Information:
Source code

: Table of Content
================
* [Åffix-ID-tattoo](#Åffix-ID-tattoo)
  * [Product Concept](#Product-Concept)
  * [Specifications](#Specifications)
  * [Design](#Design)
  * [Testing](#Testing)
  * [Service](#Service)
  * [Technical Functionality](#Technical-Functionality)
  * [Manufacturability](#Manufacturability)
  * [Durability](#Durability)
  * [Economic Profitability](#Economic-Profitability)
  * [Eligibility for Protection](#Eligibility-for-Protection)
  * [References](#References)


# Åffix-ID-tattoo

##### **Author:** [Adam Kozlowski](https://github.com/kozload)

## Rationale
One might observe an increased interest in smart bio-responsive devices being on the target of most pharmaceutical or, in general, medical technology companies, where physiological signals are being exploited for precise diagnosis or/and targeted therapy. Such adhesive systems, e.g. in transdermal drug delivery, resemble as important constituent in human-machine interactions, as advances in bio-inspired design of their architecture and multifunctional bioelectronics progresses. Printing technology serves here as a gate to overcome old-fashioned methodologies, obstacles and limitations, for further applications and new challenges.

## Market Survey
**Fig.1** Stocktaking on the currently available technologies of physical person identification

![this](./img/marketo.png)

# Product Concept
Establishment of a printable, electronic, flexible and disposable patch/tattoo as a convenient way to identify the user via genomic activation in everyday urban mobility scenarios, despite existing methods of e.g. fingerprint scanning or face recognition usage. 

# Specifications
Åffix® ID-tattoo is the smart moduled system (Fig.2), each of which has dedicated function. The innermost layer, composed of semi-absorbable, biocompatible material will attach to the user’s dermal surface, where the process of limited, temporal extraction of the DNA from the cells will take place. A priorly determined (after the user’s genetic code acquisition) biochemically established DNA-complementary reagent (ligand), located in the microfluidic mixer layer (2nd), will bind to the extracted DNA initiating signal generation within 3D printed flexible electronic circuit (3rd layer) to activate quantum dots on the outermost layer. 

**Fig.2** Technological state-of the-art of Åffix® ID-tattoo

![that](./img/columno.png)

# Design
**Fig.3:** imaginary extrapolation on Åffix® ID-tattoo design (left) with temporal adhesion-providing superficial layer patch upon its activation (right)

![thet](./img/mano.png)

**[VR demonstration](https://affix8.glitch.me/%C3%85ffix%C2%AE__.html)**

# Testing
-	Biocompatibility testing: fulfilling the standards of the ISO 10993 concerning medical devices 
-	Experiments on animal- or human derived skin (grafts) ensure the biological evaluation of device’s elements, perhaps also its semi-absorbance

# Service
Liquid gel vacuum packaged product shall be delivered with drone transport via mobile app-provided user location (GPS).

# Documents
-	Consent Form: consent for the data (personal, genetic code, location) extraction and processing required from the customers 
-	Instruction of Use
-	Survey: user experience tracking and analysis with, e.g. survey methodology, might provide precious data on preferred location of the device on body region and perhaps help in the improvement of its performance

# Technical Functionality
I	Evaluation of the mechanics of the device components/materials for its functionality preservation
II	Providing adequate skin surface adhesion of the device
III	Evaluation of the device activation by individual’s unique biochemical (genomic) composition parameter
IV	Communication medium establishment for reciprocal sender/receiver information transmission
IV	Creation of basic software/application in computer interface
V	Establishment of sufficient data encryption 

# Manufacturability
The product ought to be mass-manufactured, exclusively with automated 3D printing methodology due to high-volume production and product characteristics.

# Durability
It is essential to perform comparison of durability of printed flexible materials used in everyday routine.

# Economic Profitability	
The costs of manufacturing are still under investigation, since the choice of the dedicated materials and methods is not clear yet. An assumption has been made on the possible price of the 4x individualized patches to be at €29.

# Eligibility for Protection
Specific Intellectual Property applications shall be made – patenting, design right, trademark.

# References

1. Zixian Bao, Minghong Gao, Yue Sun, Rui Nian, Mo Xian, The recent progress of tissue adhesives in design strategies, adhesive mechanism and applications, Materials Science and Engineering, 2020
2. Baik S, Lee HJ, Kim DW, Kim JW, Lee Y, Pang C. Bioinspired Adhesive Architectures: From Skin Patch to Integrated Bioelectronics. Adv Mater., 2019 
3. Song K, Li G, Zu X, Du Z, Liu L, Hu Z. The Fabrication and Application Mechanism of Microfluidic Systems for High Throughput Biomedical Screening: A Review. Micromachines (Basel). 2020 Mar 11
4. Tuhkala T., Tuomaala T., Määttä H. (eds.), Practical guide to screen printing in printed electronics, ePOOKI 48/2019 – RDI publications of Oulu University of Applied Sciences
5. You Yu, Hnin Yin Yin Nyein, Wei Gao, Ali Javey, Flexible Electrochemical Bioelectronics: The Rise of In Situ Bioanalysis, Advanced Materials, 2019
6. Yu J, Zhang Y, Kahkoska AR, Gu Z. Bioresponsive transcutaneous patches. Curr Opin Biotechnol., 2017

...

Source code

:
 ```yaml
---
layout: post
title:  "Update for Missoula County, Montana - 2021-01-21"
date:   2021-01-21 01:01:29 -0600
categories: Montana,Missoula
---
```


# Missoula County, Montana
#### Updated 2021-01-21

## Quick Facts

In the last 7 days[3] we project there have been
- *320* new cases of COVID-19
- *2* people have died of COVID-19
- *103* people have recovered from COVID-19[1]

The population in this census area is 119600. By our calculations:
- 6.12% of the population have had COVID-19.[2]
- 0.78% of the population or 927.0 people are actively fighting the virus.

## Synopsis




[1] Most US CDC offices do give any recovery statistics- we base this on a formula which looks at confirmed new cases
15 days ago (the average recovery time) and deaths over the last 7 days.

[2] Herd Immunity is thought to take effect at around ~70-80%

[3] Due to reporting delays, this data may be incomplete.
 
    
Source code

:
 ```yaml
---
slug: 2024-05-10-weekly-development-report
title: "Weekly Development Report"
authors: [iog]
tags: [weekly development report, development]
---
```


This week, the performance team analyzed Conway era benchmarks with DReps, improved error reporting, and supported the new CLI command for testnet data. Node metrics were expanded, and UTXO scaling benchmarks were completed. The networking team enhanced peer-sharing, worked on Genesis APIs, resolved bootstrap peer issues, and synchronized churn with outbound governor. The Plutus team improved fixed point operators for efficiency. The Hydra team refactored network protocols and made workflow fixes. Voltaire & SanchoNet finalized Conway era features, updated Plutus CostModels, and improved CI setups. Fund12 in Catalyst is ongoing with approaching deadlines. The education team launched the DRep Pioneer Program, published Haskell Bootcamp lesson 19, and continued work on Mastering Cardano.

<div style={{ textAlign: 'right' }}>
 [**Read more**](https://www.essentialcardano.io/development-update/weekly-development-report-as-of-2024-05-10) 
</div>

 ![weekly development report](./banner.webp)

---

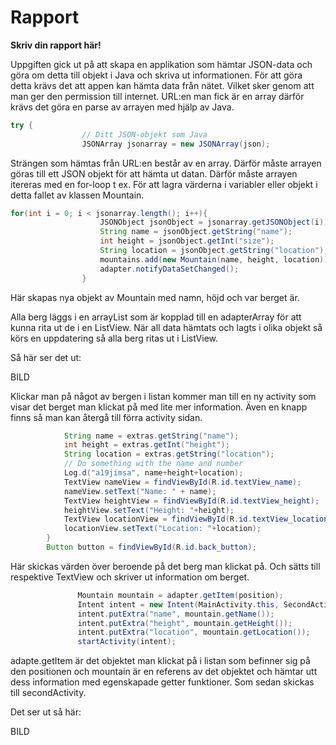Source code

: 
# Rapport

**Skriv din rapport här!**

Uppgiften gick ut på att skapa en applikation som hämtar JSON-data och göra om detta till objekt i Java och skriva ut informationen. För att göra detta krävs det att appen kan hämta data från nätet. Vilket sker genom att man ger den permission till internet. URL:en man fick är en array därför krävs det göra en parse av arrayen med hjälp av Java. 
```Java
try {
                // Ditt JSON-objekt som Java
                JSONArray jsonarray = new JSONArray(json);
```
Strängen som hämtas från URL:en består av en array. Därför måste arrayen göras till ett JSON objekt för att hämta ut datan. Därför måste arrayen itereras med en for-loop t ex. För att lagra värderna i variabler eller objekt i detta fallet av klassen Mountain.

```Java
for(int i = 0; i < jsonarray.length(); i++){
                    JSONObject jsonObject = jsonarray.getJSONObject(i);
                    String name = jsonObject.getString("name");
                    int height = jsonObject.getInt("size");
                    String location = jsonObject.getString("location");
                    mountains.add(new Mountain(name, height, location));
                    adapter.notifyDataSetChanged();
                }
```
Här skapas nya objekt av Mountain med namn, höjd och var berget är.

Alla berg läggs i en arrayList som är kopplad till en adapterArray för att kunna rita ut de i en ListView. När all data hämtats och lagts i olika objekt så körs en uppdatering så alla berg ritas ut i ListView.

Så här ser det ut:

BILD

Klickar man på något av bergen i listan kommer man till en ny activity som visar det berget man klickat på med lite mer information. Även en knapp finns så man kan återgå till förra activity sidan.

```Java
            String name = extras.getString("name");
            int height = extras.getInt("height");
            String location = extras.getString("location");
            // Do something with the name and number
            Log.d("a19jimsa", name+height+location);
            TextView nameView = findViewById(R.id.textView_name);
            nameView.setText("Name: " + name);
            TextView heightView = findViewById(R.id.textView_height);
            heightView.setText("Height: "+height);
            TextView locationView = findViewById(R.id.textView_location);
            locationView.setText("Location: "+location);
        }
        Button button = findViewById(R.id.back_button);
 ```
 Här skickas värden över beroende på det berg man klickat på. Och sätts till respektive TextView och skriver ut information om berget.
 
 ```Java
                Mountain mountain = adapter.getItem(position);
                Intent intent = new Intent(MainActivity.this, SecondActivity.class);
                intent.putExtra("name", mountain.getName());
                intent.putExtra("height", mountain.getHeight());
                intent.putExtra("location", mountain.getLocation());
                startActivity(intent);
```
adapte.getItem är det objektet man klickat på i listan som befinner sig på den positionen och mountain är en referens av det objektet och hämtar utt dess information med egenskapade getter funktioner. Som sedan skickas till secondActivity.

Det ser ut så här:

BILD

Exercise description: Return a word-for-word copy of the lines above from the one holding "- *320* new cases of COVID-19" through the one holding "- 6.12% of the", with both of them included and nothing besides.

Completed exercise:
- *320* new cases of COVID-19
- *2* people have died of COVID-19
- *103* people have recovered from COVID-19[1]

The population in this census area is 119600. By our calculations:
- 6.12% of the population have had COVID-19.[2]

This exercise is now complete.